Transgenic Spry1 expression increases apoptosis and proliferation in the cap mesenchyme. (A) Representative images of TUNEL-stained E17.5 Cited1-CreER^T2;Spry1-Tg kidneys show increased apoptosis in the nephrogenic zone, as compared with Spry1-Tg controls. Kidneys were harvested 24 hours after tamoxifen injection. (B) Quantification of TUNEL shows a ∼5-fold increase in apoptosis in the cap mesenchyme per bud tip (n=448) compared with the control (n=361). Four kidney sections were counted and averaged from each of three mice per group. (C,D) Cited1-CreER^T2;Spry1-Tg mice display increased levels of (C) the early apoptosis marker cleaved caspase 3 (CASP3) and (D) the mitosis marker pHH3 in the cap mesenchyme 12 hours after tamoxifen injection. One hundred and eighty-five cap mesenchymes were counted and averaged from each of four mice per group. (E) Representative images co-stained for pHH3 (yellow) and SIX2 (green).

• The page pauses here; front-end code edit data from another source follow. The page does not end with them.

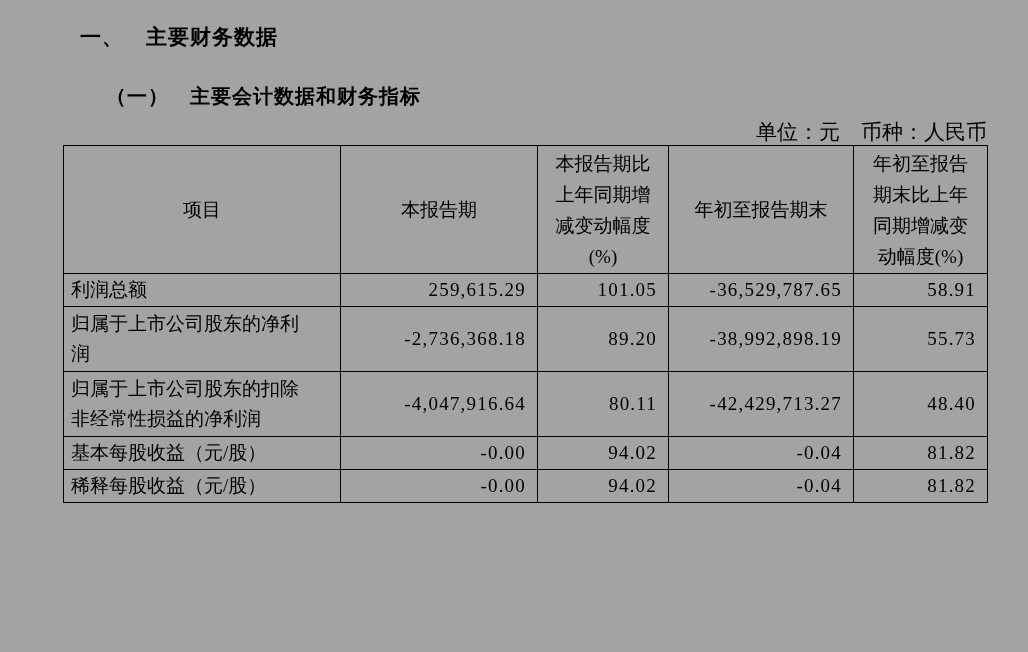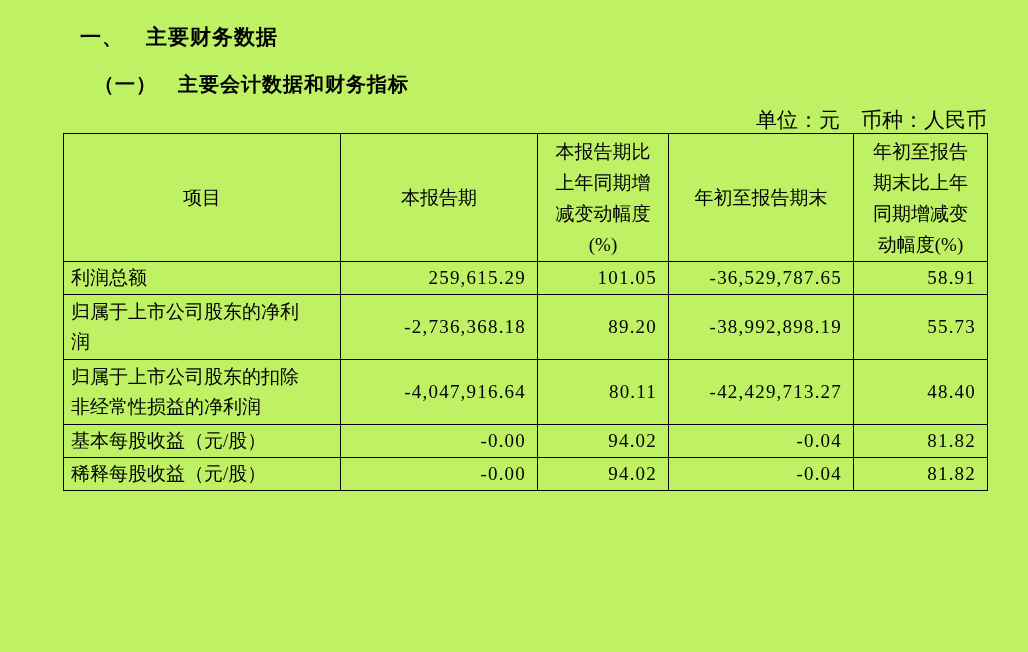--- a/index.html
+++ b/index.html
@@ -6,34 +6,34 @@
     margin: 0;
     padding: 0;
     background: #ffffff;
     color: #000000;
     font-family: "Liberation Serif", "DejaVu Serif", serif;
   }
   .page {
     position: relative;
     width: 1028px;
     height: 652px;
-    background: #bef264;
+    background: #a3a3a3;
     overflow: hidden;
   }
   .heading-1 {
     margin: 0;
     padding: 24px 0 0 80px;
     font-family: "Liberation Sans", "DejaVu Sans", sans-serif;
     font-weight: bold;
     font-size: 21px;
     line-height: 26px;
     letter-spacing: 1px;
   }
   .heading-2 {
-    margin: 0;
+    margin: 12px;
     padding: 21px 0 0 94px;
     font-family: "Liberation Sans", "DejaVu Sans", sans-serif;
     font-weight: bold;
     font-size: 20px;
     line-height: 26px;
     letter-spacing: 1px;
   }
   .unit-note {
     margin: 12px 0 1px 63px;
     width: 924px;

Arrows indicate the pHH3⁺ cells counted in the mesenchyme, but not the ureteric bud. (F) Frozen tissue section showing cap mesenchyme cells stained for R26R expression by X-gal staining (blue) and for pHH3 by DAB staining (brown) in Cited1-CreER^T2;R26R^lacZ;Spry1-Tg mice. Double-negative cells are red, whereas R26R/pHH3 double-positive cells show intense dark-blue staining. (G) Quantitation of kidney sections (as shown in F) demonstrates a much higher percentage of wild-type progenitors undergoing mitosis compared with β-gal⁺ progenitors that have undergone recombination. Error bars indicate s.d. per kidney section.

Fig. 9.

Antagonism of RTK signaling in the CITED1⁺ compartment alters FGF ligand and Wnt target gene expression in the nephrogenic zone. (A) NZCs derived from Cited1-CreER^T2;Spry1-Tg mice show decreased expression of Fgf1 and Fgf9 compared with control mice, as assessed by qPCR. (B) BIO does not increase the expression of CITED1 in NZC cultures. (C) NZC cultures treated with FGF2 display increased transcription of several genes (including Uncx4.1 and Pla2g7) that have recently been shown to be direct targets of Wnt signaling in the E11.5 kidney; this is not reversed by the Wnt inhibitor IWR1 (10 μM). (D) Freshly isolated NZCs derived from Cited1-CreER^T2;Spry1-Tg mice show decreased expression of Uncx4.1 and Pla2g7. The numbers of mice and statistical analyses performed are as described in Fig. 6D. Error bars in A and D indicate s.e. as shown in Fig. 6D.